Стараясь не подпалить своих старинных одежд — не из соображений безопасности и возможных ожогов, а для того, чтобы не раскошеливаться на новенькую одежку от личного портного, — Брамбеус пошел глубже в пожар. Все лемурийцы благоразумно разбежались, и барон внимательно вглядывался в каждое движение, ведь любое слишком резкое могло означать, что охотнику пришло время стать добычей.

Поэтому, когда Сируш, сверкая птичьими когтями, прыгнул на Брамбеуса, тот моментально уклонился, даже успев ударить тварь ружьем. Та зашипела — на мгновение барону показалось, что за Вавилонским Драконом тянется огромная холодная тень, она одновременно шлейфом тащится по земле и колышется в воздухе, вздымаясь к небесам, извиваясь, как огромная змея, и раскидывая в обе стороны гигантские крылья.
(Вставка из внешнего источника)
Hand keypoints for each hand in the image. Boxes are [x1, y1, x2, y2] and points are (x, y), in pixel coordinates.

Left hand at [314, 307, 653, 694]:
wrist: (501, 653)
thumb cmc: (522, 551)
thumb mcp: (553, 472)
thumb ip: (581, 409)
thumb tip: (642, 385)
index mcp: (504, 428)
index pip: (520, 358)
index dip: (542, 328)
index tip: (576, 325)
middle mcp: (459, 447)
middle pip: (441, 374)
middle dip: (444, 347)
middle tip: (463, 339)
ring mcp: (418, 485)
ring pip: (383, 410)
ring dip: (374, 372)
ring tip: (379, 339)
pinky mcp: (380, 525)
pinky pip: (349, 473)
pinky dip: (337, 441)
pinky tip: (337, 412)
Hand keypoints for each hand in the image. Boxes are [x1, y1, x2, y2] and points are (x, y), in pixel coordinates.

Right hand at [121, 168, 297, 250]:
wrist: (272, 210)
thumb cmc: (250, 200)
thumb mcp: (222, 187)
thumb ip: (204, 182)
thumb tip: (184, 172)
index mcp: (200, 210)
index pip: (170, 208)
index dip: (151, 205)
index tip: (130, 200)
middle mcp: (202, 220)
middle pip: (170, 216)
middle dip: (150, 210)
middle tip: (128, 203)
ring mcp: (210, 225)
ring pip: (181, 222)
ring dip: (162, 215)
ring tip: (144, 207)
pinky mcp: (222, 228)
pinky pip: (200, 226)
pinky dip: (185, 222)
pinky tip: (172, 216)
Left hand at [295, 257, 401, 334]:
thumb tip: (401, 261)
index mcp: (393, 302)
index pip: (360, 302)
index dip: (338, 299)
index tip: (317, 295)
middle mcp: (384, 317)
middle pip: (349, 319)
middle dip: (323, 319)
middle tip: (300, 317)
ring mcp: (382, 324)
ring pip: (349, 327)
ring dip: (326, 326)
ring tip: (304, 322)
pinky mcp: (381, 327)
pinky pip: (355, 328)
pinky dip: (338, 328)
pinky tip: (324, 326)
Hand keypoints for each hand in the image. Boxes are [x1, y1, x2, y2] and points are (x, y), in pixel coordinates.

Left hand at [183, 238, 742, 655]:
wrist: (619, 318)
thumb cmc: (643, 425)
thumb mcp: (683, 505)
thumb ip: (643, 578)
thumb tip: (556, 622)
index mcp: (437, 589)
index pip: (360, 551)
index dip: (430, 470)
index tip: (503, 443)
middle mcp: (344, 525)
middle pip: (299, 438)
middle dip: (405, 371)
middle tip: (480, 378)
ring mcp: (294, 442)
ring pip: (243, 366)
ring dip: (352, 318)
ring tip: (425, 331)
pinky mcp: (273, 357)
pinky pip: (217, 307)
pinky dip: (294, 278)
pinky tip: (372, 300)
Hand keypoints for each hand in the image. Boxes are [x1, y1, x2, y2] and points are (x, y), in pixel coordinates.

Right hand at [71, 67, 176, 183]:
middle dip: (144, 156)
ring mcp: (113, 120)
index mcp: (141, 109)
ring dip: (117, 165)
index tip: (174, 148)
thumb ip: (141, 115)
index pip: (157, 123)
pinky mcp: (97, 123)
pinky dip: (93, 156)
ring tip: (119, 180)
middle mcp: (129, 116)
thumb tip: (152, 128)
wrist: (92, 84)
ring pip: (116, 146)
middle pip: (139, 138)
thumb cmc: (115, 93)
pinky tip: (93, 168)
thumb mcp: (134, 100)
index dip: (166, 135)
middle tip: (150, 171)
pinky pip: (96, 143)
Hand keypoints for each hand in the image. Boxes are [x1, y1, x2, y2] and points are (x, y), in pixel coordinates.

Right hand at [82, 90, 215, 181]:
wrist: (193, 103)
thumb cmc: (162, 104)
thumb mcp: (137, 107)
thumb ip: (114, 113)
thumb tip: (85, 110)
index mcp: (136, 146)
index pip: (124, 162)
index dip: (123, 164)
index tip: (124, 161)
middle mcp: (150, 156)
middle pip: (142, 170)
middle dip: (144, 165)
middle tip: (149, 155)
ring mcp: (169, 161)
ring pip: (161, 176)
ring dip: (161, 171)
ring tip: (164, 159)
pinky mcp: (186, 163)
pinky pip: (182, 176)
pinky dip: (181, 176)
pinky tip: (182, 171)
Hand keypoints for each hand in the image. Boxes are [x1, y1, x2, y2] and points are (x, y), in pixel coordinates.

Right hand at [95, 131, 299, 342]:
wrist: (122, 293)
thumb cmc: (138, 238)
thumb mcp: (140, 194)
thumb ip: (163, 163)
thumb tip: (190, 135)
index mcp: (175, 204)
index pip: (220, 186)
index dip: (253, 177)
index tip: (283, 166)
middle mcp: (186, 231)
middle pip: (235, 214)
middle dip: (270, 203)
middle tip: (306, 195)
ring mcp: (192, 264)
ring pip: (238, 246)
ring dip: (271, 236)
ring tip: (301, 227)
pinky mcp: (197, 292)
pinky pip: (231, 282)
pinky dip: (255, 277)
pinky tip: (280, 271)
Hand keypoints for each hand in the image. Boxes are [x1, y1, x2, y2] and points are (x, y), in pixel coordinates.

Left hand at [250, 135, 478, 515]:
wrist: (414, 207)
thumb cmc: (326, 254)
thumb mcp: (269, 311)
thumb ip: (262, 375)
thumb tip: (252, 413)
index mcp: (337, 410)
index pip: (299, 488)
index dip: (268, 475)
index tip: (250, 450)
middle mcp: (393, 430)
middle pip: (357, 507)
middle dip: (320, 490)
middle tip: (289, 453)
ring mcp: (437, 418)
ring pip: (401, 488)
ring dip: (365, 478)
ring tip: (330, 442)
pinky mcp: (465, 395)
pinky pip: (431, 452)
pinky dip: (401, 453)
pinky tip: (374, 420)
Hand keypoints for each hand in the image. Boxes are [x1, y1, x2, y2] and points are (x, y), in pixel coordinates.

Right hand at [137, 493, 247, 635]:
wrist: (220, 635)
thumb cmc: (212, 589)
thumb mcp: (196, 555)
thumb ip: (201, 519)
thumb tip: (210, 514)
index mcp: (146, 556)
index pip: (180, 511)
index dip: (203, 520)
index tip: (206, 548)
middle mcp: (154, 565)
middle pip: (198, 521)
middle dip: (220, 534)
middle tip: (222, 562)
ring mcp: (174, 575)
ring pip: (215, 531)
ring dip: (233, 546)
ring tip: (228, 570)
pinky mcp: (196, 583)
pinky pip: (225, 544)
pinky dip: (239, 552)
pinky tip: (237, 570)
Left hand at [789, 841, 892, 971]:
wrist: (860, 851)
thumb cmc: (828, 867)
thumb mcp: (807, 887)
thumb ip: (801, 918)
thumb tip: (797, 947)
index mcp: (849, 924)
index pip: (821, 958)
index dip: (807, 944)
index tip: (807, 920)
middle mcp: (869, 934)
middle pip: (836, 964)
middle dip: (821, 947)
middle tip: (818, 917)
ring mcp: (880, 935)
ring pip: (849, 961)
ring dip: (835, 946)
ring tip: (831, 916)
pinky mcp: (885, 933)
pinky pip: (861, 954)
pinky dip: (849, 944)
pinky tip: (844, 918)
Списав это на игру света и тени от палящего пламени, барон принял боевую стойку.

— Ну давай, — поманил он Сируша свободной рукой. — Иди к папочке.

Как оказалось, подготовился к бою Барон напрасно — зверь зашипел и, не желая больше иметь дела с ружьем, рванул дальше.

Брамбеус закашлялся — пожар разошелся не по-детски.

— Господин Сунлинь Ван! — позвал барон. — Оставляю зверя вам, будьте осторожны!

Прищурившись и слезящимися глазами глядя сквозь черный дым, Брамбеус увидел, что огонь подбирается к телу отключенного им лемурийского мага.

Беда барона — как ему самому всегда казалось, — заключалась в том, что, несмотря на огромные размеры тела, сердце его было еще больше — а потому всегда перевешивало.

В хаосе погони и пожара, достопочтимый алхимик Сунлинь Ван потерял две деревянные палочки, привязанные к поясу — теперь старый китаец еще сильнее цеплялся за две оставшиеся. Мантию подпалило, но алхимик каждый раз не давал ей загореться полностью, хоть языки пламени и становились все сильнее.

Сунлинь Ван настороженно всматривался в огонь, каменные своды и разрушенные палатки, но постоянно сбивался, соскакивал с нужных рельс — алхимик не переносил хаос и не мог сосредоточиться, его стихией был порядок, где даже самое незаметное изменение реальности, ее дрожь, можно почувствовать.

Старый китаец вновь вспомнил слова своего отца в их простеньком доме с протекающей крышей, слова, которые тот говорил на каждой чайной церемонии, ради которой отец не поскупился купить дорогой чайник, в три его зарплаты, и такие же чашечки. Отец всегда говорил Сунлиню, что порядок — залог всего, но если случиться так, что вокруг сомкнется непроглядный хаос, и от него не будет спасения, надо просто научиться превращать его в порядок, хотя бы внутри себя. Потому что не существует одного без другого, и железным усилием стальной воли можно обратить врага в друга, произвести ту самую, как уже теперь понимал алхимик, трансмутацию.

Потому достопочтимый Сунлинь Ван закрыл глаза, крепко держась за обрубки веток. Внутри наступала гармония, посторонние шумы перестали беспокоить, и тогда…

Тогда алхимик почувствовал, как на него прыгает Вавилонский Дракон — еще за секунду до самого прыжка.